Hurdles in way of direct marketing to consumers

The vast majority of losers in the direct selling business drop out within a year. FILE PHOTO | NMG

What you need to know:

  • Between 50 and 70 per cent of distributors quit within a year if they do not see any gain.

In a bid to reach their target consumers directly, companies such as Herbalife are recruiting a sale force that comprises of its own consumers who sell to close contacts.

However, this strategy does not work for all companies, the product being sold should be one that consumers use frequently, thus leading to a repeat purchase.

Herbalife — which sells nutrition supplements, weight management, sports nutrition and personal-care products including body lotions and deodorants — has gained popularity in Kenya.
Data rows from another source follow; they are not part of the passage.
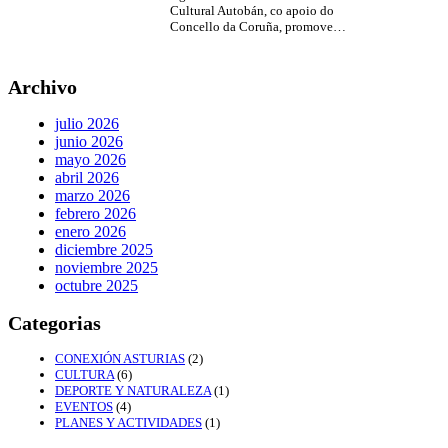
Cultural Autobán, co apoio do
Concello da Coruña, promove…
Archivo
julio 2026
junio 2026
mayo 2026
abril 2026
marzo 2026
febrero 2026
enero 2026
diciembre 2025
noviembre 2025
octubre 2025
Categorias
CONEXIÓN ASTURIAS
(2)
CULTURA
(6)
DEPORTE Y NATURALEZA
(1)
EVENTOS
(4)
PLANES Y ACTIVIDADES
(1)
It operates in more than 90 countries and has over three million distributors. They earn from their sales and the sales of people they recruit for the company.

“Long term products are mostly bought once in five years and for some it can be longer, therefore for a seller to engage in direct to consumer marketing it needs to be a commodity in which consumers use on a monthly basis such as toothpaste,” said Kevin Munyao, an entrepreneur. An example of a company that failed in this strategy by selling a product that was not a repeat purchase was BurnLouge.

The company was an online music website through which members sold their music to customers who downloaded it for about $30 (Sh3,100) to $430 (Sh44,300) per year.

The company hit 30,000 members in two years, however as consumers needed to download the music only once and share it with other consumers, those selling music on the site were not making money hence the store was eventually closed down.

Beyond selling repeat products, companies involved in this strategy also need to retain their sales people for it to be successful.

“Majority of the people that get involved in this model of selling do it part-time, but the fact that they made an investment by buying the product they are counting on realising a profit from them. If the product does not sell there is a chance that they will abandon the venture all together and count their losses,” said Munyao.

Indeed, according to research by Robert Fitzpatrick in his book False Profits, distributors involved in direct to consumer selling have a 70 per cent chance of quitting if they do not realise profit within a year. “The economic score card of direct to consumer selling is characterised by massive failure rates and financial losses for millions of consumers.

“Its structure in which positions on an endless sales chain are purchased by selling or buying goods is mathematically unsustainable and its system of allowing unlimited numbers of distributors in any market area is inherently unstable, thus 50-70 per cent of all distributors quit within a year if they do not see any gain,” reported Fitzpatrick.

“The vast majority of the losers in the direct selling business drop out within a year. In a 1999 court case brought against Melaleuca, an online wellness club and one of the largest companies involved in direct to consumer marketing, the company claimed it had the highest retention rate among distributors in the entire industry.

“Melaleuca boasted a drop-out rate of 5.5 per cent per month. This equates to about 60 per cent per year, if the dropouts are replaced each month.”